A horse walks into a bar & the bartender says, “why the long face?” & the horse says, “why the English Lit degree?”
All I’m saying is a hunk of burning love doesn’t sound safe.
[I open my lunchbox at work to find an apple]
‘But that means…’
[Cut to Isaac Newton in 1666, jumping up from under a tree while wiping cold spaghetti out of his eyes]
When the ‘calling about your car crash in the last five years’ scammers phone I try and keep them on the line as long as possible. One time, bored on my commute, I set a record of 26 mins 22 seconds. My life’s work will be to try and beat that.
people keep asking my pregnant ass what my cravings are. when you ask me that question my craving becomes a gun and a double shot of whiskey
One bough breaks centuries ago and now it’s “uncouth” to hang my baby in the tree tops?
Stop pronouncing it “pecan.” Everyone knows it’s “pecan.”
Him: …and I asked you out because you’re smart and pret-WHY ARE YOU POKING ME WITH A STICK?
Me: To see if you’re real or if I’m just high
The only bucket list I have and can finish is at KFC.
“Please bear with me” and “please bare with me” are two very different requests
My kid was supposed to enter second grade but after months of homeschooling he’ll be going back to kindergarten.
Me: Don’t be mean to my friend.
Her: Your friend just broke in my door and almost strangled me.
Me: I said he was my friend, not yours.
Me [a security guard]: they now control the north lawn and are moving into the parking lot
Supervisor: be that as it may, i will not agree to let you “taser a goose”

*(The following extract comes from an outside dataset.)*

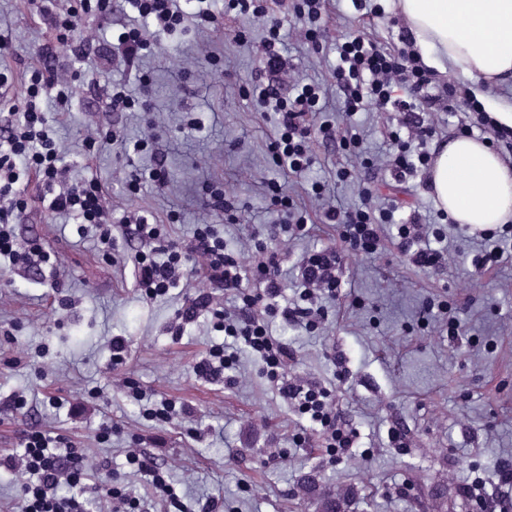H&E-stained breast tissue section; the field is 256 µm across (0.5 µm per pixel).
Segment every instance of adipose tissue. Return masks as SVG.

fiancé: please take off my bra and my skirt
me: *seductively takes off her bra and her skirt*
fiancé: if i catch you wearing my stuff again, i swear to god i’m gonna murder you
me: I’m working on a romcom about mansplaining
agent: what’s it called
me: Actually Love
fish:
eagle: omg ur drowning I’ll save you
Imma tattoo a QR code that, when scanned, takes people to a YouTube video about how weird it is to scan people’s tattoos
Just found out my 6yo has mono and the doctor who diagnosed her asked if anyone in the house has similar symptoms, including excessive fatigue. Um, Sir, based on that alone, I’ve had mono since 2009.
This recipe calls for half an onion, which presumes I have a plan for the other half of the onion, which means the recipe is getting the whole onion.
Thinking about when I got to the hospital to give birth and the doctor asked when the contractions started and I said “11:48” and he laughed and said “Wow, so specific. 11:48 and how many seconds?” and I’m just saying that man is lucky to be alive.
dislike seeing adult twins in public. feels like they’re going to ask me a riddle
You’d think a baby would make the perfect paperweight, but this one keeps rolling off my desk.
Table for one, please.
Ma’am, your family is right behind you.
ME: If home is where the heart is, I guess I live under a canopy of bloody bones.
DMV WORKER: I’m not putting that on your license.